The 2000-2001 school year was remarkable for several reasons. It was my last teaching experience in Florida, before my husband and I moved to Georgia. It is also during which time I met a teacher who was adhering to a strictly vegan diet. Following our frequent discussions regarding my personal health concerns, she eagerly shared this easy to understand and informative book. I quickly learned that if I removed all animal products, white sugar, bleached white flour, and foods containing hydrogenated oils from my diet, I could experience improved body functions and an overall feeling of well-being. My husband joined me in completely converting our kitchen and diets to strict vegan, cold-turkey fashion. At first, it was quite a shock to our systems.
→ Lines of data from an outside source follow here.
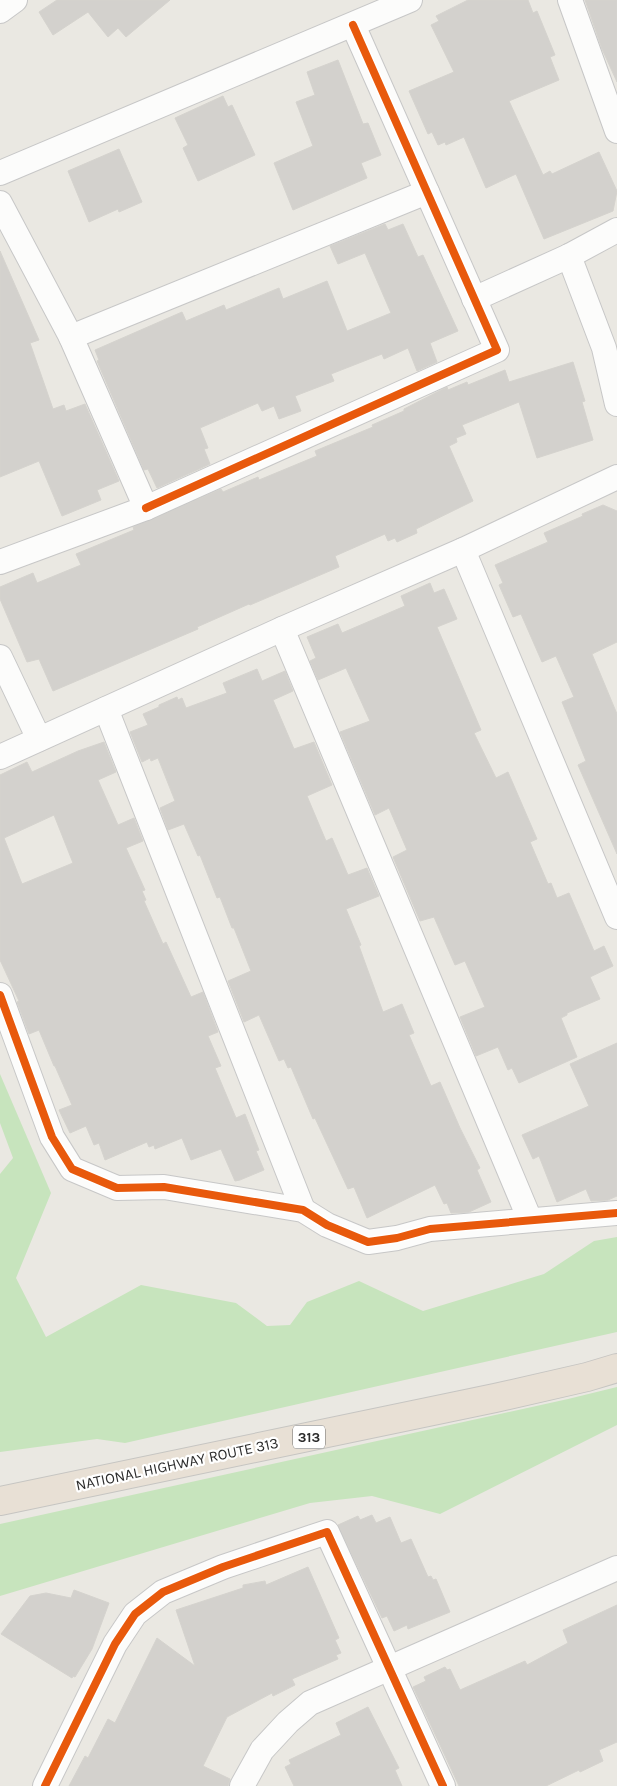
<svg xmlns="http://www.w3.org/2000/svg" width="617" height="1786" viewBox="0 0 617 1786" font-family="Karla,sans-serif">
<rect width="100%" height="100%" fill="#eae8e2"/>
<g fill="#c7e4bd">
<path d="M0 1074 51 1193 16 1278 46 1337 141 1285 236 1303 267 1326 290 1325 307 1302 359 1281 423 1311 544 1274 594 1241 617 1237V1332L125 1443 97 1439 0 1452V1174L13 1158 0 1123Z"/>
<path d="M617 1387V1425L440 1514 372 1496 310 1503 0 1596V1524L568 1399Z"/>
</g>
<g fill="#d3d1cd" stroke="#d5d3ce" fill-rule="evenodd">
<path d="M57 0H170L126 37 118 28 108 37 88 12 53 35 39 12Z"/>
<path d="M468 0H528L533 13 537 11 555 55 550 57 559 80 509 101 543 175 550 171 552 174 599 152 617 191 613 211 544 239 516 174 486 188 464 137 446 145 445 142 438 145 432 132 428 134 409 91 454 72 431 25 439 21 436 16Z"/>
<path d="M585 0H617V82L602 49Z"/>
<path d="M338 60 363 124 368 123 381 155 361 163 367 178 293 210 274 163 313 146 296 102 315 95 307 72Z"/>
<path d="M223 96 228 107 232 105 255 155 198 181 183 148 188 145 175 118Z"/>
<path d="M119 149 142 202 119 212 118 209 89 222 68 171Z"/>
<path d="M385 224 388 230 403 224 418 257 423 255 458 331 430 343 437 362 417 371 408 348 384 359 382 354 331 374 334 381 295 396 301 411 279 419 274 406 262 411 258 403 200 428 208 448 204 449 210 464 157 488 148 469 144 470 97 361 99 360 95 350 182 312 186 321 224 305 226 310 279 288 283 299 327 281 347 331 391 313 365 253 338 264 330 246Z"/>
<path d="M0 251 39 340 30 343 53 409 64 405 66 411 85 404 119 481 97 490 101 500 62 516 39 461 0 477Z"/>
<path d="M573 362 585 401 582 402 593 440 537 458 519 402 462 425 466 434 456 438 457 442 449 446 473 501 416 529 417 533 397 542 395 538 388 541 385 534 335 556 339 567 250 605 249 604 197 627 198 629 53 691 39 659 27 662 0 599V587L33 573 37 583 81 565 76 554 134 530 133 527 221 489 223 492 258 477 259 480 317 456 315 451 373 427 372 425 404 411V409L447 387 448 390 467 382 468 385 505 370 509 382Z"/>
<path d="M603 505 617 511V642L592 654 617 714V854L578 765 586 761 562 702 574 697 556 656 542 662 521 614 513 617 499 585 503 583 495 565 548 542 544 533 583 516 582 514Z"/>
<path d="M430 583 434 593 444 589 457 619 437 627 481 730 474 733 496 778 508 772 537 839 530 842 548 884 551 883 557 898 569 893 594 951 604 946 613 966 590 977 600 999 567 1013V1015L561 1018 577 1057 519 1083 512 1068 508 1070 498 1047 476 1056 460 1017 485 1007 465 961 455 965 434 917 420 921 393 857 407 850 389 808 375 815 340 732 370 721 346 668 318 680 310 661 316 658 307 637 338 624 342 633 405 606 401 596Z"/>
<path d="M257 669 262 681 285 671 293 691 273 700 294 749 314 742 332 785 307 796 326 841 332 838 348 875 367 868 379 896 346 909 361 945 359 946 383 1012 402 1004 414 1033 409 1035 431 1086 440 1082 460 1128 480 1168 477 1170 491 1202 469 1212 451 1213 447 1203 444 1204 435 1185 367 1218 354 1187 348 1189 315 1118 313 1119 291 1067 288 1068 284 1059 279 1061 259 1015 244 1022 228 981 251 971 234 928H232L220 897 217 898 200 855 198 856 184 824 168 830 160 808 175 801 158 758 151 761 150 758 142 762 130 732 148 725 143 714 159 707V705L177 697 178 700 182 698 186 708 227 693 223 683Z"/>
<path d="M104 742 116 772 98 780 118 825 134 818 143 841 126 848 145 890 142 891 146 900 144 901 163 944 166 942 191 997 203 992 218 1032 208 1036 221 1066 215 1068 236 1118 245 1114 259 1150 256 1151 264 1170 240 1180 235 1181 221 1149 191 1160 182 1138 155 1149 154 1145 149 1147 147 1142 105 1160 99 1143 94 1145 86 1126 70 1133 59 1110 72 1105 55 1066H54L39 1030 29 1034 17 1002 19 1001 0 960V775L27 762 32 772 78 751ZM54 815 73 863 22 884 4 838Z"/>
<path d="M617 1043V1196L608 1200 591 1201 586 1189 557 1202 539 1156 533 1159 522 1135 589 1106 570 1064Z"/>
<path d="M372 1515 376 1523 390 1517 401 1543 411 1539 428 1577 431 1576 433 1580 436 1579 450 1612 408 1629 407 1625 394 1631 387 1616 382 1618 338 1525 358 1516 360 1520Z"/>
<path d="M308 1567 339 1638 335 1640 341 1653 336 1655 338 1659 292 1679 295 1685 273 1696 272 1693 227 1717 203 1766 230 1779 228 1786H69L85 1756 88 1758 108 1719 115 1723 157 1638 195 1666 176 1610 243 1588V1585L265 1581 266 1585Z"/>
<path d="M74 1590 109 1603 92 1649 75 1677 73 1676 72 1678 1 1634 30 1596 46 1593 71 1598Z"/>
<path d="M617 1605V1742L599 1750 603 1761 580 1772 579 1770 546 1786H459L413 1687 426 1681 424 1677 445 1667 447 1670 450 1669 460 1690 525 1661 527 1665 568 1643 563 1630Z"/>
<path d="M368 1707 399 1768 395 1770 402 1786H294L285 1767 291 1764 289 1760 341 1735 336 1723Z"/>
</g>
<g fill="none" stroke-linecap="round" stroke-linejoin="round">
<defs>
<g id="street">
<path d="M570 0 617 131"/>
<path d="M0 11 15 0"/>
<path d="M0 173 410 0"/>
<path d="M0 203 71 337 146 508 0 562"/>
<path d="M569 256 604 348 617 404"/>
<path d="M474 299 569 256 617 230"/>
<path d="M71 337 427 192"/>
<path d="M146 508 497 350 353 25"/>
<path d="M463 550 617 917"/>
<path d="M282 629 530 1220"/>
<path d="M0 657 39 739"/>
<path d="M106 709 303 1210"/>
<path d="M0 757 282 629 463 550 617 477"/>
<path d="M0 995 52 1137 72 1169 117 1188 164 1187 303 1210 327 1225 368 1242 397 1238 430 1229 617 1213"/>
<path d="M45 1786 115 1644 135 1614 163 1592 223 1567 327 1532 443 1786"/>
<path d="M242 1786 262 1750 288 1722 310 1703 617 1568"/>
</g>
<path id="highway" d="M0 1501 495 1398 587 1377 617 1368"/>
</defs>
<use href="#street" stroke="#c7c7c7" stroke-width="26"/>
<use href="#highway" stroke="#c6c5c2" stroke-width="30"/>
<use href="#street" stroke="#fcfcfb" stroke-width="24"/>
<use href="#highway" stroke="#e8e0d5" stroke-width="28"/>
<defs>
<g id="cycleway">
<path d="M146 508 497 350 353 25"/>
<path d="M0 995 52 1137 72 1169 117 1188 164 1187 303 1210 327 1225 368 1242 397 1238 430 1229 617 1213"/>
<path d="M45 1786 115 1644 135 1614 163 1592 223 1567 327 1532 443 1786"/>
</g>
</defs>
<use href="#cycleway" stroke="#fff" stroke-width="11"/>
<use href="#cycleway" stroke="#e8590c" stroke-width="8"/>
</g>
<g text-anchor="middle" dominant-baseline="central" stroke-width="4.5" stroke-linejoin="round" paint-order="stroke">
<rect fill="#fff" stroke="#6b6b6b" stroke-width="1" x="293" y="1425.5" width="32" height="23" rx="4"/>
<g font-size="14" font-weight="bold" fill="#2c2c2c">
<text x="309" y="1437">313</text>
</g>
<g font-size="15" fill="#2c2c2c" stroke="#fff">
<text transform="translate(177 1464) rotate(-12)">NATIONAL HIGHWAY ROUTE 313</text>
</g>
</g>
</svg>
While we had always considered ourselves to be healthy-minded (we are both slender, and enjoy long walks and riding our bikes), it took us the better part of a year to truly educate ourselves regarding optimal healthy food consumption.
By the time I became pregnant in March of 2002, I was the healthiest I had ever been in my entire life. As I entered the second trimester of my pregnancy, I found myself feeling famished and unsatisfied with my strict vegan diet, partially due to the fact that I did not yet have a plethora of recipes. After careful research, I added a select few animal products back into my diet...organic chicken, and a few dairy products (yogurt, mild cheddar, and cottage cheese), as my typically lactose-intolerant body seemed to crave them.
I gave birth to my son on November 17, 2002, at 37 weeks. He was very healthy, and also very lean! He quickly gained weight by consuming my breast milk, as my body weight was rapidly reduced. I had lost quite a bit of blood during the birth, and therefore required iron supplementation. This is when I first researched information about organic beef. We continued to follow a mostly vegan diet, with the occasional meal including chicken or beef. My son remained vegan until his toddler years, when I became concerned about him consuming enough protein for satiation. I spent a lot of time online searching for information regarding animal products (both positive and negative), and increasing my vegan recipe collection, particularly with regards to beans as a protein source.
Today, we follow what I refer to as a "healthy, vegan-ish diet", with a few carefully selected animal products (wild-caught salmon, organic chicken, low-fat yogurt) consumed on a limited basis. I do not use dairy products, eggs, or meat broths in recipes. If I find a recipe I like, I will "veganize" it by substituting vegetable broth for chicken/beef broth, and a combination of applesauce and light olive oil for butter. Eggs are either omitted or substituted. Not only do we not enjoy eating eggs, we also do not appreciate the gas distress they cause us, and therefore refrain from consuming them. I have conducted enough research to learn that soy is not good for everyone...especially developing boys, and women (like me) who can be estrogen dominant. Therefore, I use rice milk when a recipe calls for milk.